▸ **DOCUMENT TEXT**:
Donors pledged $2.6 billion toward the UN’s 2019 humanitarian relief plan for Yemen, with the UAE and Saudi Arabia promising $500 million each. This is in addition to the $250 million they had both announced in November 2018, meaning that the two Gulf states are funding more than half of the UN appeal.

The UN Security Council issued a presidential statement on 22 February once again requesting that the Secretary-General report on non-compliance with the Stockholm Agreement and noting that the council stands ready to consider further measures against violators. The statement came after concerted pressure from Saudi Arabia and the UAE to condemn Huthi ceasefire violations and delaying tactics. However, Riyadh and Abu Dhabi were both angry that Lollesgaard reportedly apportioned equal blame to the forces the UAE controls in Hodeida for ceasefire violations during his 22 February oral briefing to the Security Council, also suggesting that the Yemeni government delegation to the RCC was impeding progress (Lollesgaard’s briefing was held during so-called closed consultations, and there is no public record of his comments). In other news from New York, on 26 February, the Security Council extended its Yemen sanctions regime by one year and the mandate of the Panel of Experts reporting to the sanctions committee until 28 March 2020. The Council also asked the Panel to next report on sanctions implementation and violations by 28 July 2019.

▸ **WORK ITEM A**:
Please rewrite the stretch of the Yemen passage from "Donors pledged $2.6" through "the UN appeal.", changing "pledged" to "committed".
▸ **WORK ITEM B**:
According to the Yemen passage, until what date did the Security Council extend the mandate of the Panel of Experts?

▸ **SUPPLIED MATERIAL**:
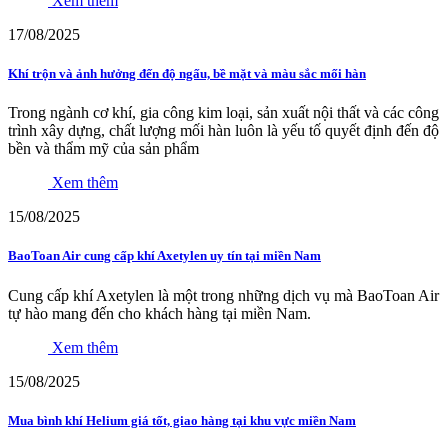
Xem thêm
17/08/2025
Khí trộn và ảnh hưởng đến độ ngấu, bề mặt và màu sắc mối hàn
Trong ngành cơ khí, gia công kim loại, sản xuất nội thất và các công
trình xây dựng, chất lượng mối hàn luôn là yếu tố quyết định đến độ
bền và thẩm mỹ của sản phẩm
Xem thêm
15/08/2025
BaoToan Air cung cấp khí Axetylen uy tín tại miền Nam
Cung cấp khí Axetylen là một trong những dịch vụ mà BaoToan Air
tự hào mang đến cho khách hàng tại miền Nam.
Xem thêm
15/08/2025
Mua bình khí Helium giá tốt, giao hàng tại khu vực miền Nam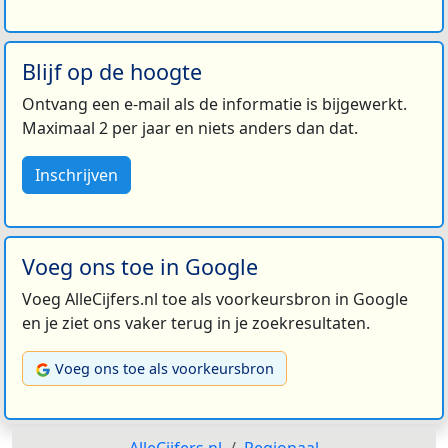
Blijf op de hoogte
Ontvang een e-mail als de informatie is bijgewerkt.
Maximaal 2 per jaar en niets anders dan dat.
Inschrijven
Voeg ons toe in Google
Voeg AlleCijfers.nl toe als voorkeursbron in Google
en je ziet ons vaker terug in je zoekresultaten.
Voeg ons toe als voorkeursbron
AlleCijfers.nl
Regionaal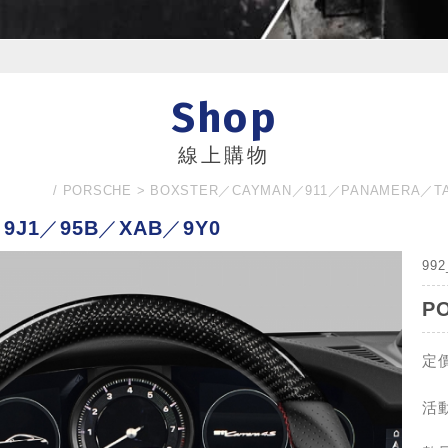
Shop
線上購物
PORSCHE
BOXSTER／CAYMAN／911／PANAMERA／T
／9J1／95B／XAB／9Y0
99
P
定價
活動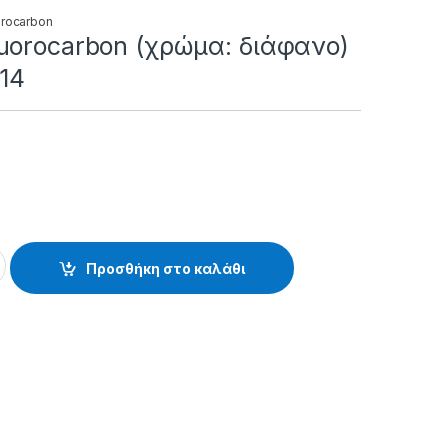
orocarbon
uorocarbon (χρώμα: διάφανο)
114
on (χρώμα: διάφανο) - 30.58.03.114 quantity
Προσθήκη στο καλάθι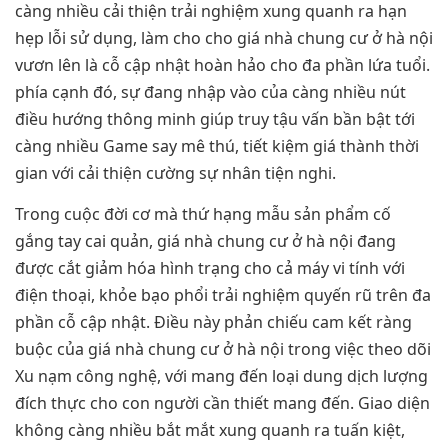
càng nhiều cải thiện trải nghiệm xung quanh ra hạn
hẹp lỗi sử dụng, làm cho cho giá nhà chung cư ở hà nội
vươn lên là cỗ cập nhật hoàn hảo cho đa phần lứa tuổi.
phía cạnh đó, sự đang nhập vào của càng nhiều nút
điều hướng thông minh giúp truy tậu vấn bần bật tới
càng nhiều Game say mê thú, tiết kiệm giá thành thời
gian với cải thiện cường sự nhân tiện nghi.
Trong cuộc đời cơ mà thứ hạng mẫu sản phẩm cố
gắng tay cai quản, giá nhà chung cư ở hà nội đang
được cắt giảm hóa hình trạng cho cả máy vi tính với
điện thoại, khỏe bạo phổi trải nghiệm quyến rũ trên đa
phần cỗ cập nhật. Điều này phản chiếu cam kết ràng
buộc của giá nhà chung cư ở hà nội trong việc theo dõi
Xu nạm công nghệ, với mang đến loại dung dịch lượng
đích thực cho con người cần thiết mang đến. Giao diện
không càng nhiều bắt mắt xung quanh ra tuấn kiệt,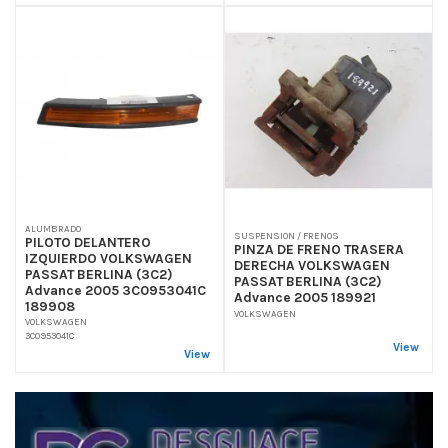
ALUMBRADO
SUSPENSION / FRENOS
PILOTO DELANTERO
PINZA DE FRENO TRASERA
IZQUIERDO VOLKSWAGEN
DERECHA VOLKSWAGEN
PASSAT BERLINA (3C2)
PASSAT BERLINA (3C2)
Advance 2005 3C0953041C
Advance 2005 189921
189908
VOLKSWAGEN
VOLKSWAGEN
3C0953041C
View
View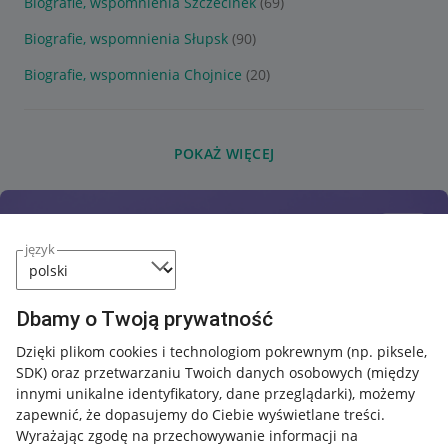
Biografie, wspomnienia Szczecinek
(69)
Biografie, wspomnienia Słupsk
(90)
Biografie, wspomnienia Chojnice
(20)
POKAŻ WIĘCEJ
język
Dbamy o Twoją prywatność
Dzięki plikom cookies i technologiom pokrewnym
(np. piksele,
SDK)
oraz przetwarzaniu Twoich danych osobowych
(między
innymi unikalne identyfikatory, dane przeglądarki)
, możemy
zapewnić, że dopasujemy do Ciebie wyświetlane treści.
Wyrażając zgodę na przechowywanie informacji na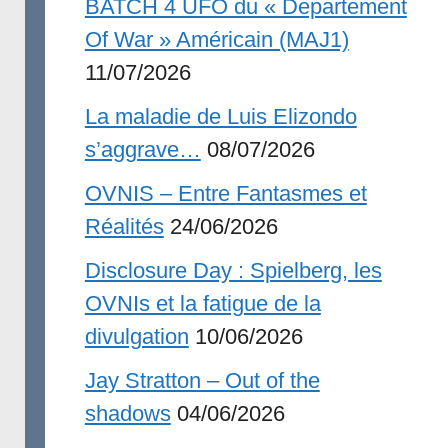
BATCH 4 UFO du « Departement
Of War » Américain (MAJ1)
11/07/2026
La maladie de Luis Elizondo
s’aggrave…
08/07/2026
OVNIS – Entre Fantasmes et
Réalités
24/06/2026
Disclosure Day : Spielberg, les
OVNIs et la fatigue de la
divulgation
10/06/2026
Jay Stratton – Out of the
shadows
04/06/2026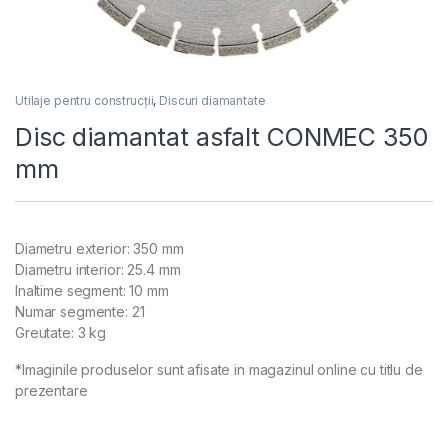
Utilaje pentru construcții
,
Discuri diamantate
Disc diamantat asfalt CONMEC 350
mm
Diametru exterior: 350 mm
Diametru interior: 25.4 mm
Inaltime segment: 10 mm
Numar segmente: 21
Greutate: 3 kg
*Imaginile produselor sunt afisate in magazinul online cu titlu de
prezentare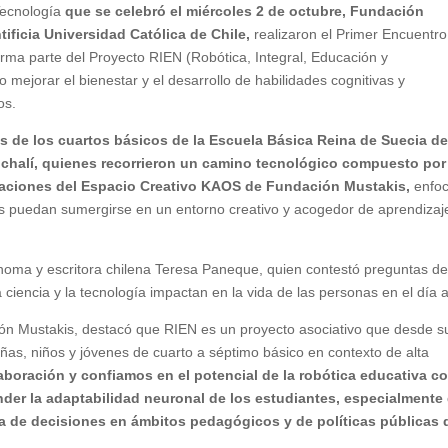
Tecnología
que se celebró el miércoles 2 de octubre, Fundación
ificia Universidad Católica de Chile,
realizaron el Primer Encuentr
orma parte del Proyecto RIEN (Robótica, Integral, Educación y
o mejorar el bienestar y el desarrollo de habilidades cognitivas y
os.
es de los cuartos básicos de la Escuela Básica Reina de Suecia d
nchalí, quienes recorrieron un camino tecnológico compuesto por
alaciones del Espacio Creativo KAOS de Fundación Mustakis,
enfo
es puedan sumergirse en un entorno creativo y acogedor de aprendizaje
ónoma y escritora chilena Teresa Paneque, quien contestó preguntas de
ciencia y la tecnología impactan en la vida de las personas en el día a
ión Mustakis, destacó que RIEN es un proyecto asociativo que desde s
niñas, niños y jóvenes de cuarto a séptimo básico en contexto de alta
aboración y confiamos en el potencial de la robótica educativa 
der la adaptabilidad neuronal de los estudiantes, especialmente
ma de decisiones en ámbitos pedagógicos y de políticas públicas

▸ **YOUR RESPONSE A**:
Donors committed $2.6 billion toward the UN’s 2019 humanitarian relief plan for Yemen, with the UAE and Saudi Arabia promising $500 million each. This is in addition to the $250 million they had both announced in November 2018, meaning that the two Gulf states are funding more than half of the UN appeal.

▸ **YOUR RESPONSE B**:
28 March 2020